↓

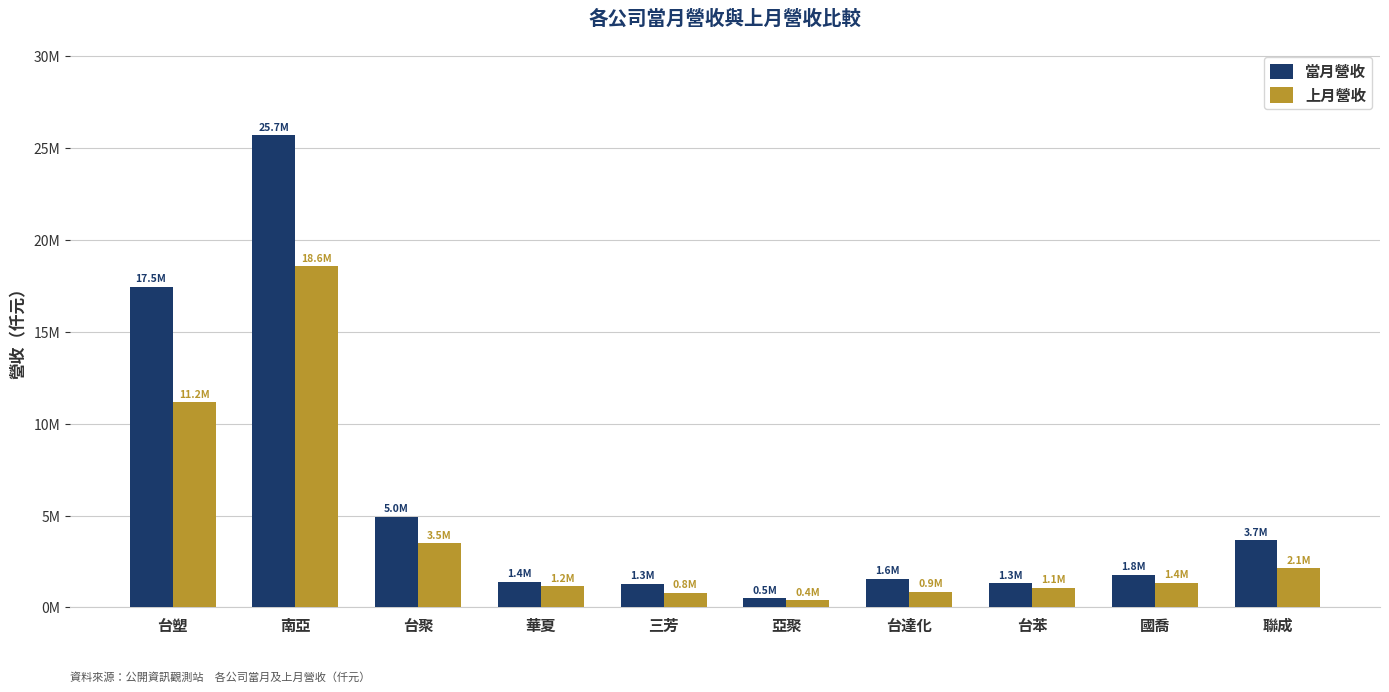

Does the chart contain stacked bars?

No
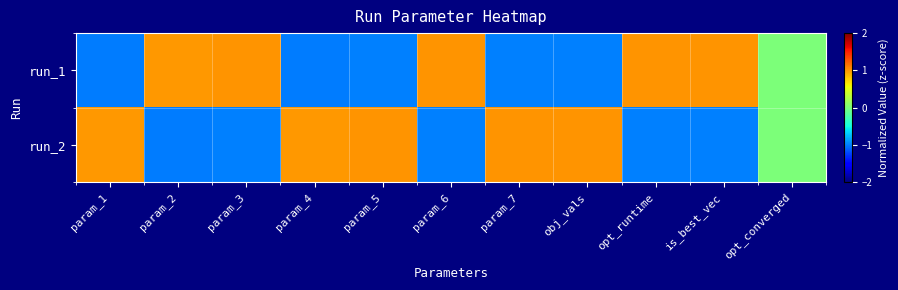

Between param_4 and param_6, which series saw the biggest shift?

run_1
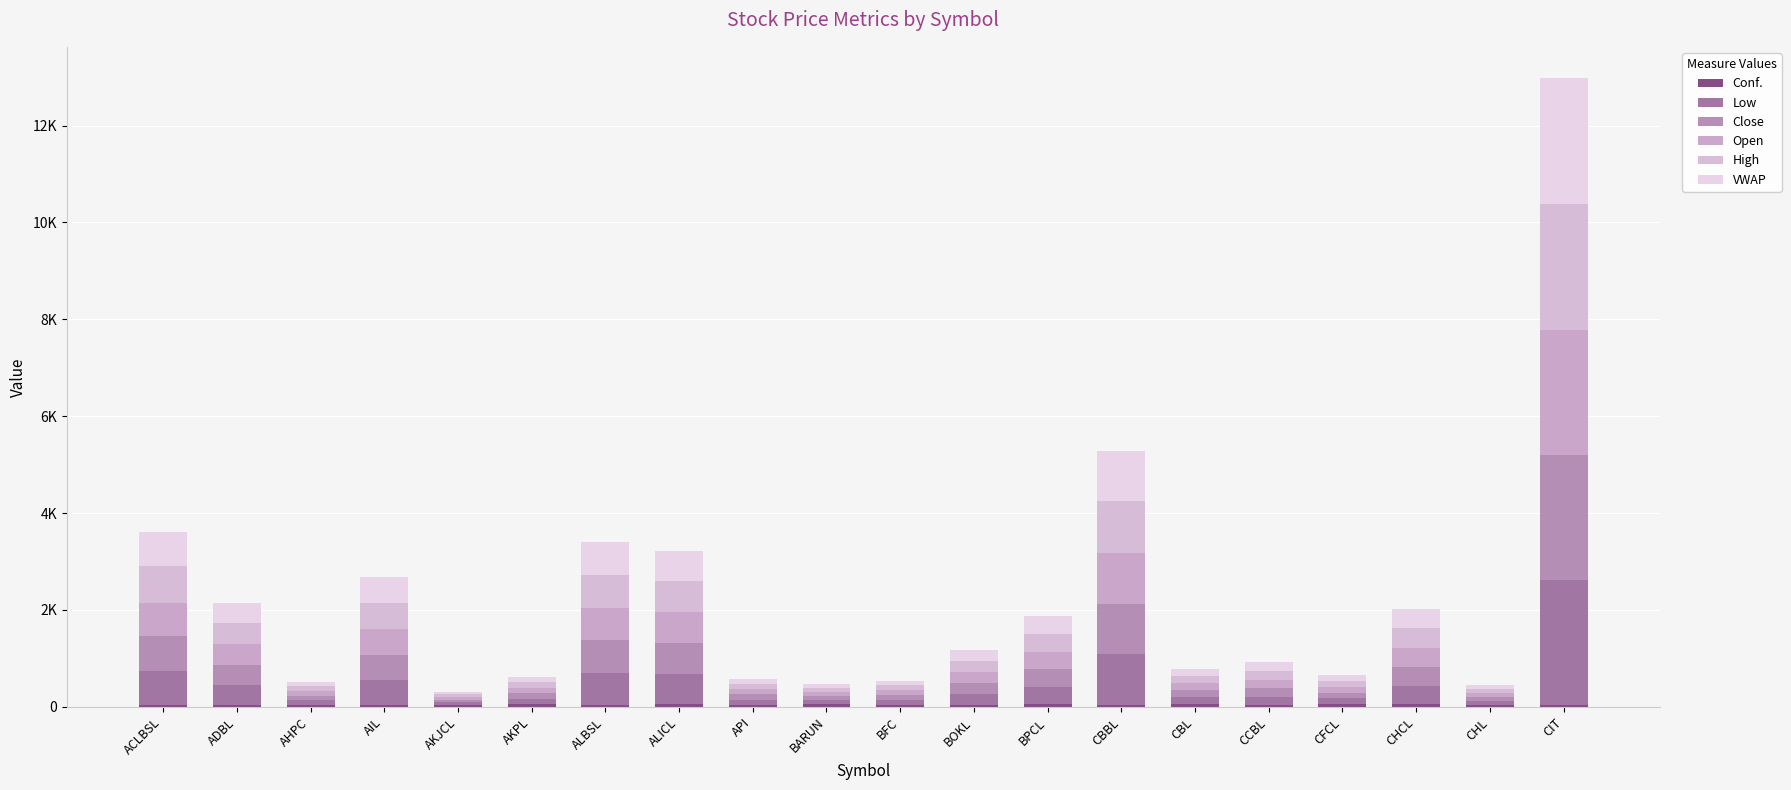

What is the label of the 16th bar from the right?

AKJCL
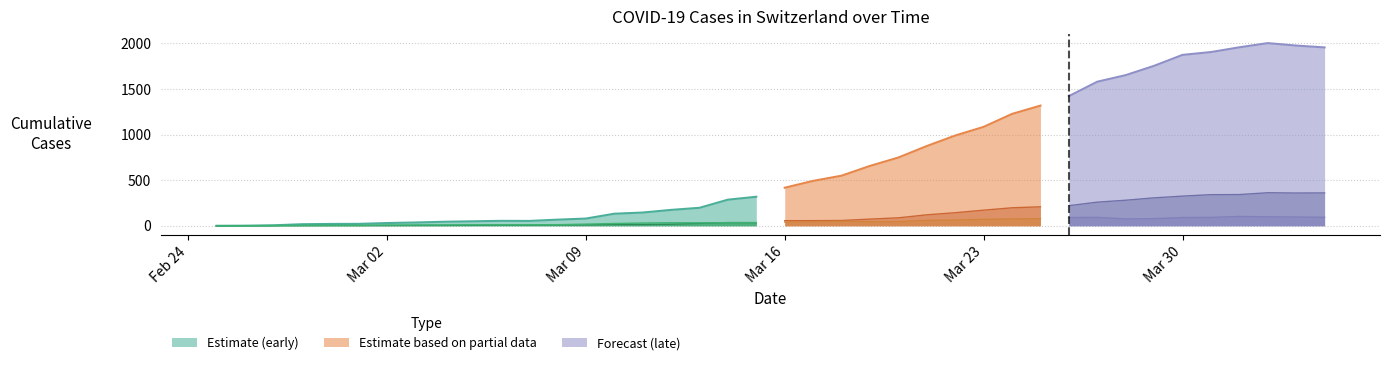

What is the value of the BS point at the 36th from the left?

92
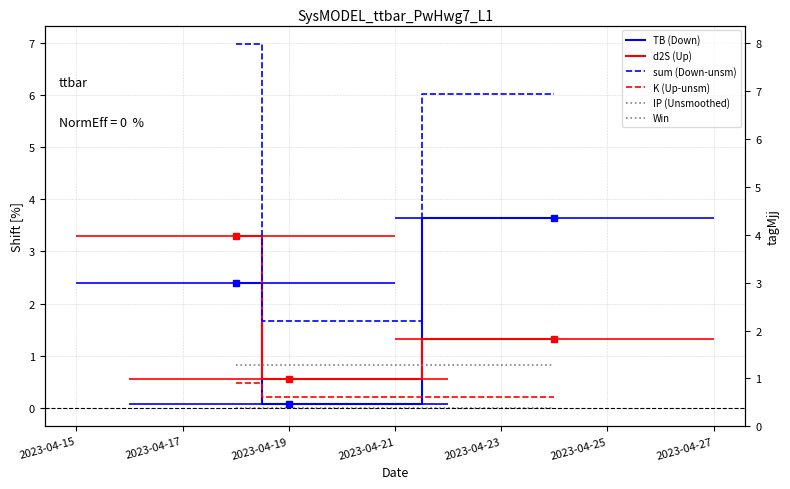

Reading left to right, transcribe all the data shown in this chart.

TB (Down): 2.4	0.1	3.6
d2S (Up): 3.3	0.5	1.3
sum (Down-unsm): 7.0	1.7	6.0
K (Up-unsm): 0.5	0.2	0.2
IP (Unsmoothed): 0.8	0.8	0.8
Win: 0.0	0.0	0.0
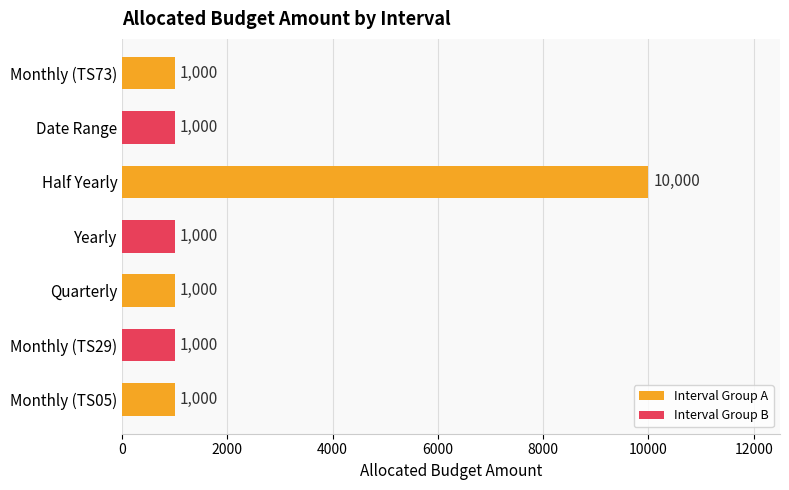

What is the greatest value displayed?

10000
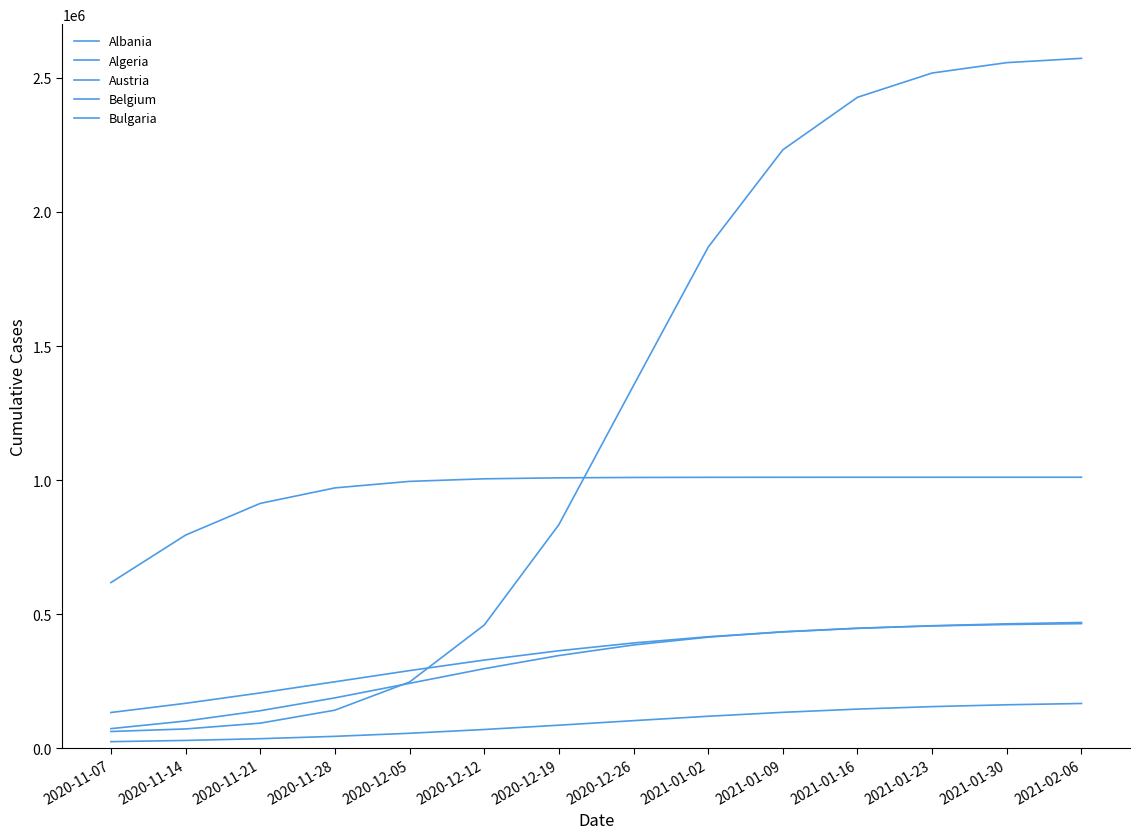

Is the value of Belgium at 2020-11-07 greater than the value of Algeria at 2020-11-21?

Yes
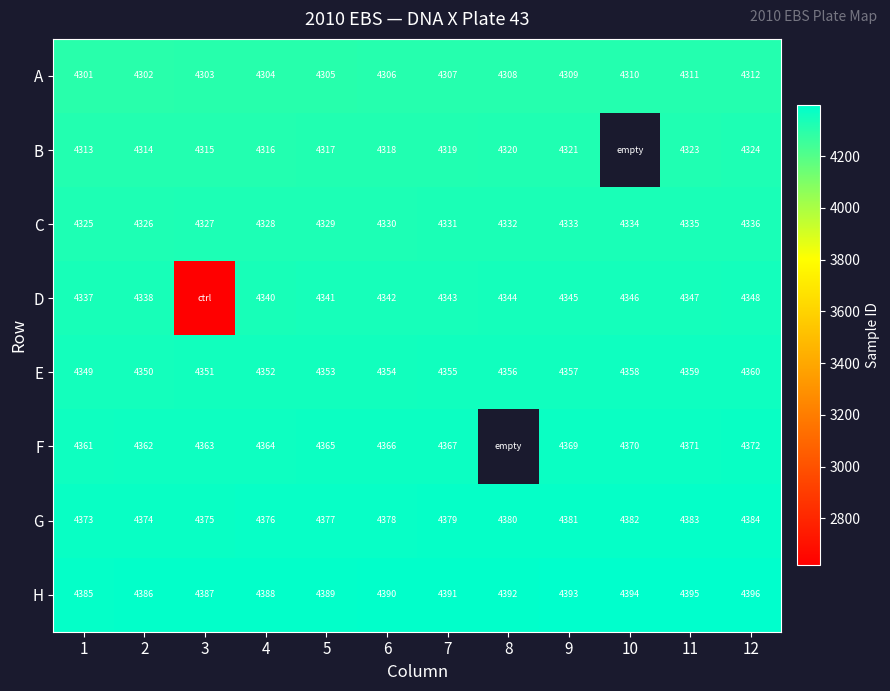

At which category is the sum across all series the highest?

12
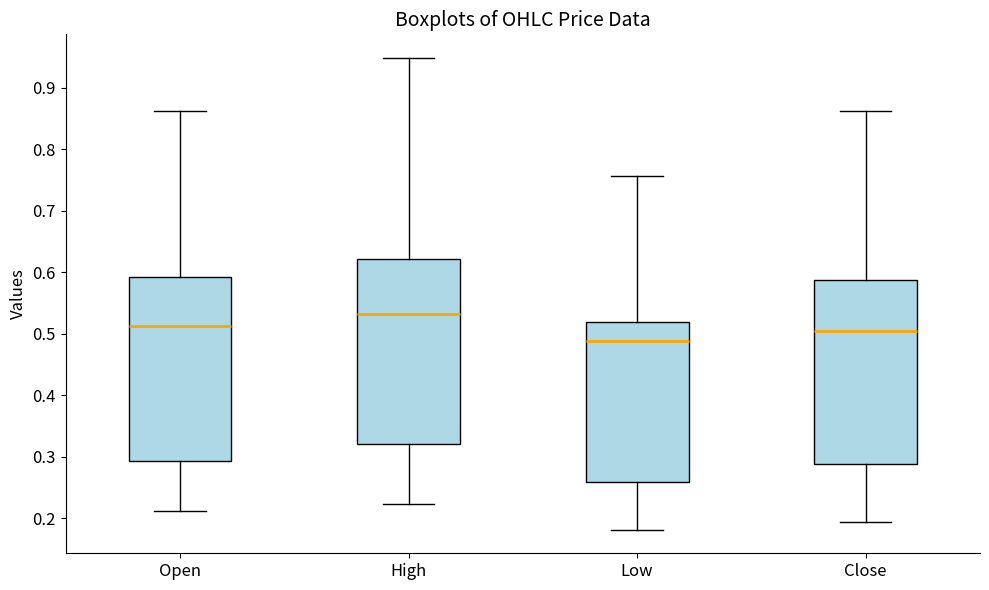

Which box has the highest median line?

High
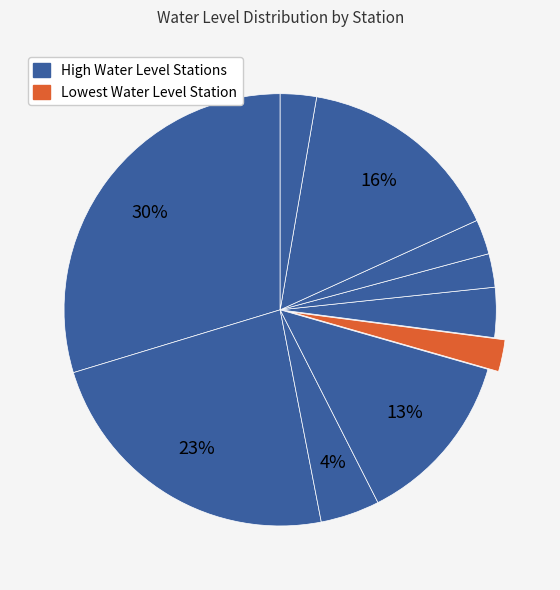

How many slices are in this pie chart?

10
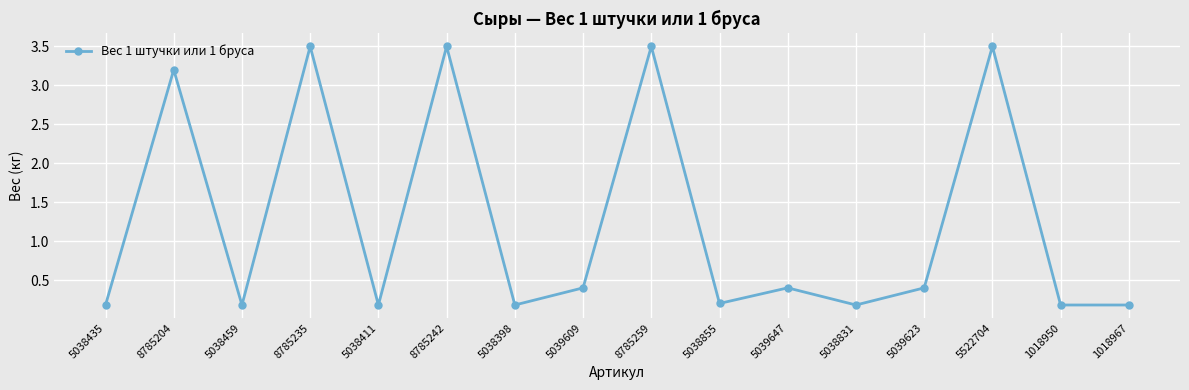

What is the value of the 16th point from the left?

0.2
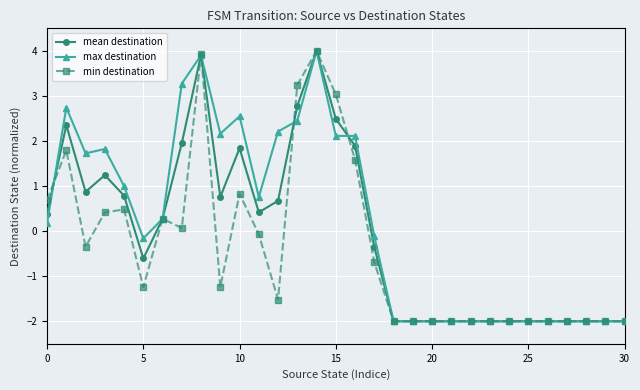

List the series in order of their overall mean, highest first.

max destination, mean destination, min destination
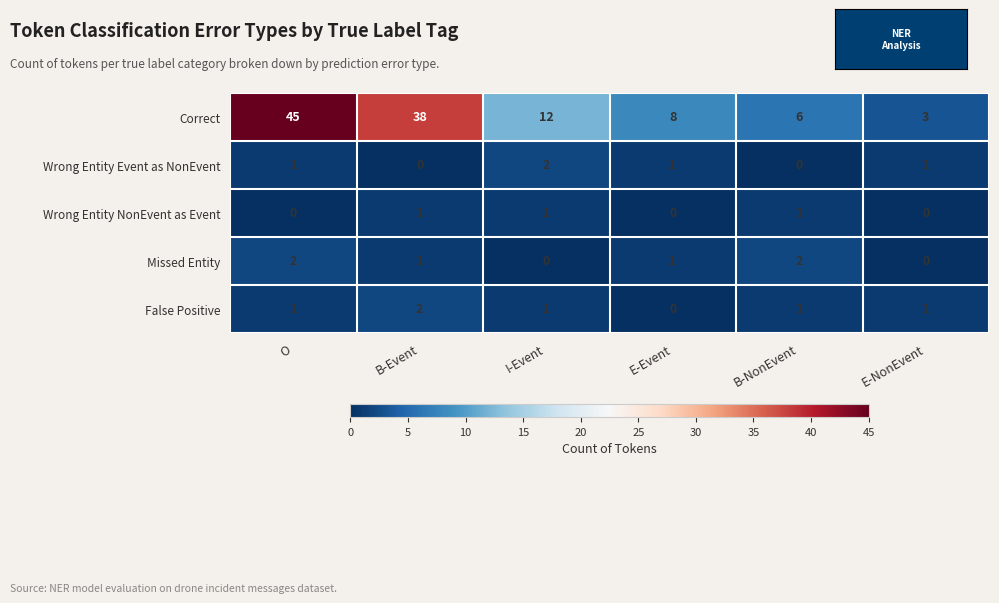

Which category has the lowest value in the False Positive series?

E-Event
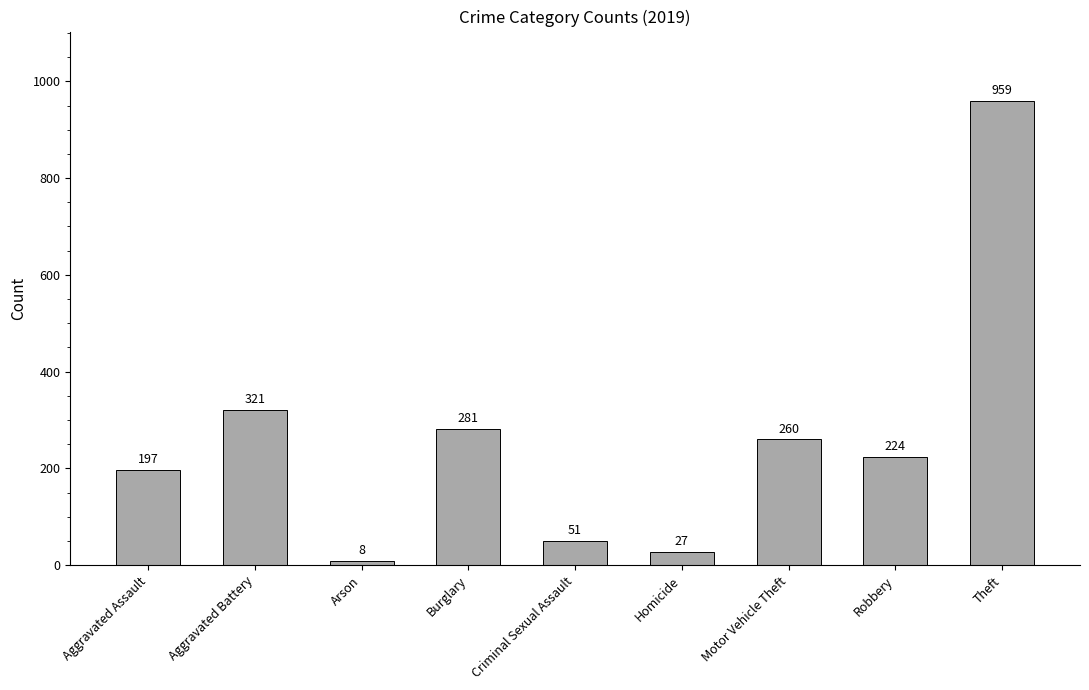

Reading left to right, extract all data points from this chart.

197	321	8	281	51	27	260	224	959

↑

# Exercise brief
Show every line of the data above that contains the string "mean". Case counts.

# Problem solution
List the series in order of their overall mean, highest first.
max destination, mean destination, min destination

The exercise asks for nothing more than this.